Stimulus presentation and data acquisition.

Stimuli were generated using a ViSaGe system (Cambridge Research Ltd., UK) with a purpose-programmed Experimental Toolbox for MATLAB (The MathWorks, Inc.). Stimulus displays were presented on a 22-inch Mitsubishi Diamond Pro 2070SB CRT monitor with a screen refresh rate of 120 Hz and a screen resolution of 1,024×768 pixels. Eye movements were recorded at a sampling rate of 1000 Hz by means of an EyeLink 1000 Desktop Mount eye tracker (SR Research Ltd., Canada) positioned below the display monitor. Participants viewed the monitor from a distance of about 70 cm; to minimize head movements, a chin and forehead rest were used. Eye movements were recorded from the right eye; however, stimulus displays were viewed binocularly.

Grey vertical bars (without gaps) of 0.25°×1.35° of visual angle were arranged on three imaginary concentric circles (2°, 4°, and 6° of visual angle in radius, with 6, 12, and 18 bars, respectively). Targets differed from non-targets in orientation (22° tilted from vertical, randomly to the right or left), and distractors differed from non-targets in color (distractor 1: 180/100/106, distractor 2: 171/104/110 RGB). All stimuli were matched for luminance.

Design and procedure.

The experimental session started with the eye-tracking experiment, after which the baseline salience measurement was conducted. The eye-tracking experiment implemented a 2 (distractor absent vs. present)×2 (distractor salience) factorial within-subject design, with two salience difference conditions. To ensure reliable differentiation between target and distractor fixations for the data analysis, distractor positioning was restricted in the following way: the target position was chosen randomly out of the 12 possible positions on the middle circle; the distractor position was then chosen to be shifted by three or five positions to either the left or the right from the target position (each in a random 25% of the distractor-present trials). There were 80 trials per salience condition. This resulted in 320 trials overall, which were presented in 4 blocks of 80 trials each. All salience difference conditions were presented in random order within blocks.

The task was to make a speeded saccade to the target. Observers were instructed to fixate the fixation cross at the trial start until the appearance of the search display, and then to make a direct saccade to the (orientation) target, while ignoring the (color) distractor. In case the first saccade went nevertheless to the distractor, participants were instructed to direct the next eye movement to the target. In addition, they were told that after having made a saccade to the target, they should fixate it until the disappearance of the search display.

- **What you will do**: According to the study text, at what sampling rate were eye movements recorded?

- **Records shown**:

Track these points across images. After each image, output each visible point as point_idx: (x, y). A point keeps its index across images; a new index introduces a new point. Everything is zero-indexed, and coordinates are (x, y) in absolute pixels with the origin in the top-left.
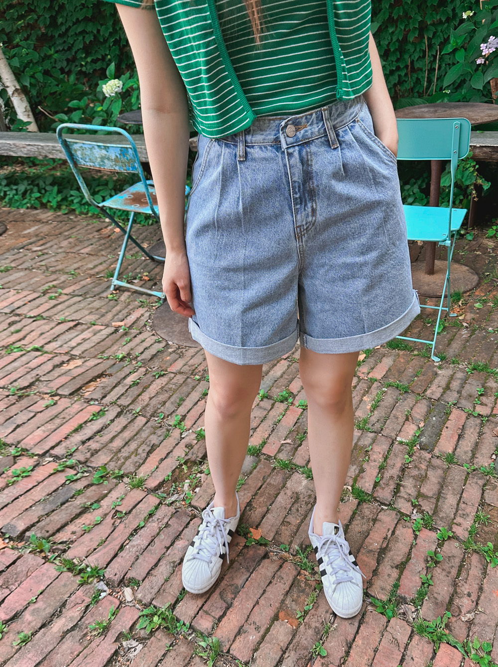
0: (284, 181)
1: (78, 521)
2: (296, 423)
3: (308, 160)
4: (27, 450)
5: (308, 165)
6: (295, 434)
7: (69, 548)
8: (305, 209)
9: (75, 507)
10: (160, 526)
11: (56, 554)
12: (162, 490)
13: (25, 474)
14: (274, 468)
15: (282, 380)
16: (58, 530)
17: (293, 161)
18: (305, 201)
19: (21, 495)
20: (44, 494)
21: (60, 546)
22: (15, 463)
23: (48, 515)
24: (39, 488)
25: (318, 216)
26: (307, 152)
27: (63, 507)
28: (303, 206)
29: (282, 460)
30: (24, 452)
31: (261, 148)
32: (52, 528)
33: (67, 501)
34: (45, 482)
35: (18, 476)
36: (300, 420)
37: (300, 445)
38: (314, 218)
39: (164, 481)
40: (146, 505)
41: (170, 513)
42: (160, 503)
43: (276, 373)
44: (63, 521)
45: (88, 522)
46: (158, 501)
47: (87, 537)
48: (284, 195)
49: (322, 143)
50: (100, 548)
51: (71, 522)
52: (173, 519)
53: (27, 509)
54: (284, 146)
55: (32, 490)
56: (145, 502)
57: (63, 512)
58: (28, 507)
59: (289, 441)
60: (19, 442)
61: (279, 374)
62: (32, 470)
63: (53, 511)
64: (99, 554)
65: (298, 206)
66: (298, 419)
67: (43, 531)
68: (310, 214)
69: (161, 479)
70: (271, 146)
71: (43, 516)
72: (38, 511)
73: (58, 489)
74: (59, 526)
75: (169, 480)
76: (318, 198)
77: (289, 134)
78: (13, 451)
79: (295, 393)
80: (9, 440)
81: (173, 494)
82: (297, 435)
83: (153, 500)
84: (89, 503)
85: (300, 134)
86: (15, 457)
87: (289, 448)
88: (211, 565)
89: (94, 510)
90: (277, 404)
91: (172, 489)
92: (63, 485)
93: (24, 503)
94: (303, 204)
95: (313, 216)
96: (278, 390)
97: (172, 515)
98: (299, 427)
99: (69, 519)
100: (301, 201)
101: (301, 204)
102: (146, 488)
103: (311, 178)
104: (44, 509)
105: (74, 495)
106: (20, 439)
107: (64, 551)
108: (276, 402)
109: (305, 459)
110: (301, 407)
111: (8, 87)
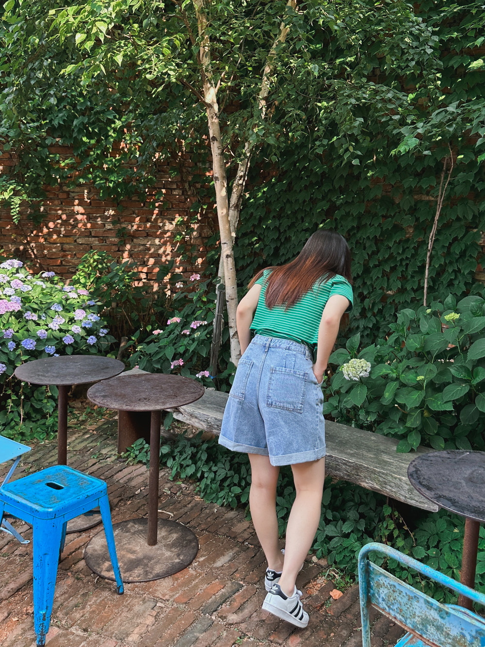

- **Result of this exercise**: 1000 Hz